One major issue in Jackie’s life was her mother being in prison and her grandfather preventing her from seeing her mother. Her grandfather did not want her in that setting. After much discussion, Jackie’s grandfather let her see her mother during prison visitation. The visit went very well and they continued to visit regularly. Not long after the visits started, Jackie’s mother sent a letter thanking Community Service, Inc. for working with her daughter. She described the changes she was seeing in her daughter and was thankful to Community Service, Inc. for being there helping bring out the best in Jackie.
Jackie is now doing very well. Her mother is out of prison, working fulltime and become an integral part of her children’s lives. Jackie has matured and is much more respectful and responsible. Her grandmother reported that she is thrilled with her granddaughter and cannot believe how well she is doing. Jackie only comes once a month now but she is a true success story.

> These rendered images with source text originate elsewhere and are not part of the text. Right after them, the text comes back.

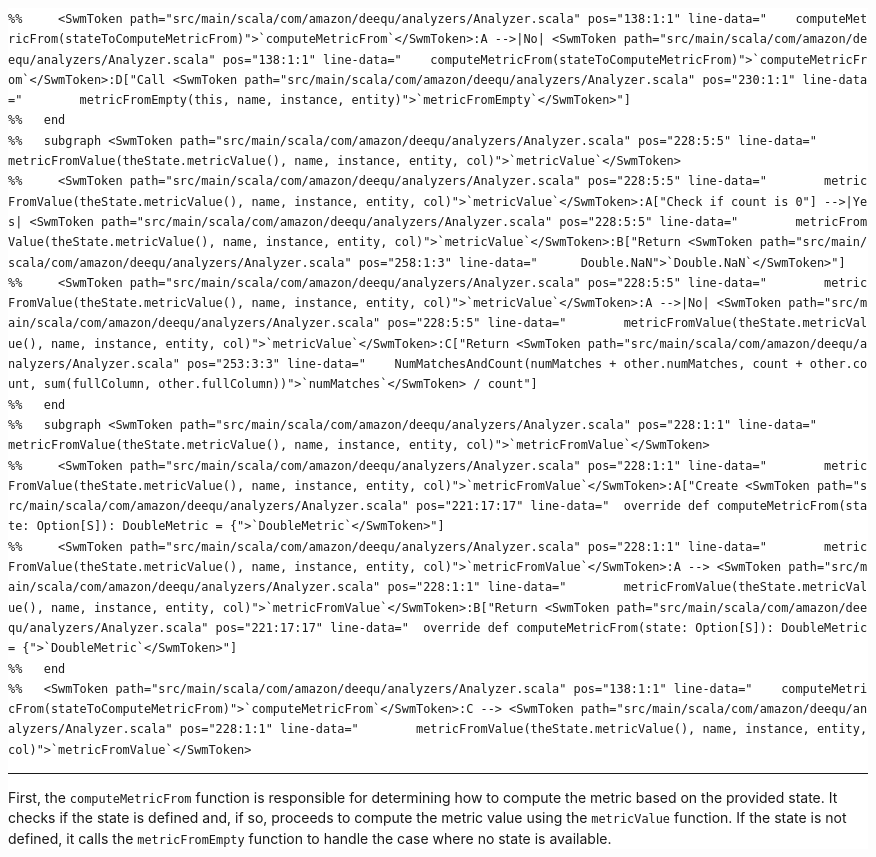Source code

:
 ```mermaid
%%     <SwmToken path="src/main/scala/com/amazon/deequ/analyzers/Analyzer.scala" pos="138:1:1" line-data="    computeMetricFrom(stateToComputeMetricFrom)">`computeMetricFrom`</SwmToken>:A -->|No| <SwmToken path="src/main/scala/com/amazon/deequ/analyzers/Analyzer.scala" pos="138:1:1" line-data="    computeMetricFrom(stateToComputeMetricFrom)">`computeMetricFrom`</SwmToken>:D["Call <SwmToken path="src/main/scala/com/amazon/deequ/analyzers/Analyzer.scala" pos="230:1:1" line-data="        metricFromEmpty(this, name, instance, entity)">`metricFromEmpty`</SwmToken>"]
%%   end
%%   subgraph <SwmToken path="src/main/scala/com/amazon/deequ/analyzers/Analyzer.scala" pos="228:5:5" line-data="        metricFromValue(theState.metricValue(), name, instance, entity, col)">`metricValue`</SwmToken>
%%     <SwmToken path="src/main/scala/com/amazon/deequ/analyzers/Analyzer.scala" pos="228:5:5" line-data="        metricFromValue(theState.metricValue(), name, instance, entity, col)">`metricValue`</SwmToken>:A["Check if count is 0"] -->|Yes| <SwmToken path="src/main/scala/com/amazon/deequ/analyzers/Analyzer.scala" pos="228:5:5" line-data="        metricFromValue(theState.metricValue(), name, instance, entity, col)">`metricValue`</SwmToken>:B["Return <SwmToken path="src/main/scala/com/amazon/deequ/analyzers/Analyzer.scala" pos="258:1:3" line-data="      Double.NaN">`Double.NaN`</SwmToken>"]
%%     <SwmToken path="src/main/scala/com/amazon/deequ/analyzers/Analyzer.scala" pos="228:5:5" line-data="        metricFromValue(theState.metricValue(), name, instance, entity, col)">`metricValue`</SwmToken>:A -->|No| <SwmToken path="src/main/scala/com/amazon/deequ/analyzers/Analyzer.scala" pos="228:5:5" line-data="        metricFromValue(theState.metricValue(), name, instance, entity, col)">`metricValue`</SwmToken>:C["Return <SwmToken path="src/main/scala/com/amazon/deequ/analyzers/Analyzer.scala" pos="253:3:3" line-data="    NumMatchesAndCount(numMatches + other.numMatches, count + other.count, sum(fullColumn, other.fullColumn))">`numMatches`</SwmToken> / count"]
%%   end
%%   subgraph <SwmToken path="src/main/scala/com/amazon/deequ/analyzers/Analyzer.scala" pos="228:1:1" line-data="        metricFromValue(theState.metricValue(), name, instance, entity, col)">`metricFromValue`</SwmToken>
%%     <SwmToken path="src/main/scala/com/amazon/deequ/analyzers/Analyzer.scala" pos="228:1:1" line-data="        metricFromValue(theState.metricValue(), name, instance, entity, col)">`metricFromValue`</SwmToken>:A["Create <SwmToken path="src/main/scala/com/amazon/deequ/analyzers/Analyzer.scala" pos="221:17:17" line-data="  override def computeMetricFrom(state: Option[S]): DoubleMetric = {">`DoubleMetric`</SwmToken>"]
%%     <SwmToken path="src/main/scala/com/amazon/deequ/analyzers/Analyzer.scala" pos="228:1:1" line-data="        metricFromValue(theState.metricValue(), name, instance, entity, col)">`metricFromValue`</SwmToken>:A --> <SwmToken path="src/main/scala/com/amazon/deequ/analyzers/Analyzer.scala" pos="228:1:1" line-data="        metricFromValue(theState.metricValue(), name, instance, entity, col)">`metricFromValue`</SwmToken>:B["Return <SwmToken path="src/main/scala/com/amazon/deequ/analyzers/Analyzer.scala" pos="221:17:17" line-data="  override def computeMetricFrom(state: Option[S]): DoubleMetric = {">`DoubleMetric`</SwmToken>"]
%%   end
%%   <SwmToken path="src/main/scala/com/amazon/deequ/analyzers/Analyzer.scala" pos="138:1:1" line-data="    computeMetricFrom(stateToComputeMetricFrom)">`computeMetricFrom`</SwmToken>:C --> <SwmToken path="src/main/scala/com/amazon/deequ/analyzers/Analyzer.scala" pos="228:1:1" line-data="        metricFromValue(theState.metricValue(), name, instance, entity, col)">`metricFromValue`</SwmToken>
```

<SwmSnippet path="/src/main/scala/com/amazon/deequ/analyzers/Analyzer.scala" line="221">

---

First, the <SwmToken path="src/main/scala/com/amazon/deequ/analyzers/Analyzer.scala" pos="221:5:5" line-data="  override def computeMetricFrom(state: Option[S]): DoubleMetric = {">`computeMetricFrom`</SwmToken> function is responsible for determining how to compute the metric based on the provided state. It checks if the state is defined and, if so, proceeds to compute the metric value using the <SwmToken path="src/main/scala/com/amazon/deequ/analyzers/Analyzer.scala" pos="228:5:5" line-data="        metricFromValue(theState.metricValue(), name, instance, entity, col)">`metricValue`</SwmToken> function. If the state is not defined, it calls the <SwmToken path="src/main/scala/com/amazon/deequ/analyzers/Analyzer.scala" pos="230:1:1" line-data="        metricFromEmpty(this, name, instance, entity)">`metricFromEmpty`</SwmToken> function to handle the case where no state is available.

Andrew was 15 when the court ordered him to our Day Treatment Program. He was sent there for buying prescription pills in school and for being disruptive because of his severe ADHD. Andrew lived with his alcoholic grandmother because his father was in prison and his mother did not want him. Andrew did not have a support system and was forced to raise himself.
Andrew spent a lot of time taking care of his grandmother. She would get so drunk she wouldn’t able to function. He said that he had to clean up after his grandmother and help her up since she fell frequently.
Andrew was an awkward child who struggled with making friends and accepting responsibility for his behavior. He did not have any social skills and did not know how to act around other people. Andrew did not want to follow rules, and was often disrespectful to adults. He had significant problems understanding his role in an adult- child relationship.
Andrew struggled within the program for several months and was reluctant to learn better coping skills, social skills, and independent living skills. He also refused to take medication to help him stay focused. Eventually, Andrew was suspended from the program and referred back to court for not progressing. At the same time, the Department of Human Services (DHS) became involved.
Andrew moved in with his uncle and continued to struggle. He now had rules and expectations to follow, rather than being able to do what he wanted. Andrew began to realize that he was making bad decisions. He was not getting along with his uncle and he refused to comply with the judge’s orders.
Andrew recognized that he was going to face jail time, so he began behaving appropriately and started following the rules at home and in the program. He decided that he needed to successfully complete the program and return to school. He wanted to be in the air force. Andrew started becoming a leader and encouraged his peers to stay out of trouble. After 11 months, Andrew successfully completed the program and was able to return to regular school. At last report, Andrew was still thriving and doing well.
One of our most rewarding clients we served came to us on October 31, 2012. Jacob came to us after being referred by the court system. He was expelled from school for possessing drug paraphernalia on school premises.
Jacob started the day treatment program as a very reserved and quiet young man. He was in need of finding himself as well as a direction towards which to work. Jacob learned skills in anger management, empathy, character education, and essential social skills. The staff began to see Jacob’s confidence grow. Jacob’s true character was shown when they began to volunteer at the Equestrian Zone as part of the character education lessons. He demonstrated courage, respect, and care for the horses as well as the pride in his work around the stables.
When Jacob graduated from our program in February 2013, he left as a confident young man who figured out who he is and where he wants to go. Jacob returned to school and continues to volunteer in the community. The treatment team is proud of Jacob and the person he is today.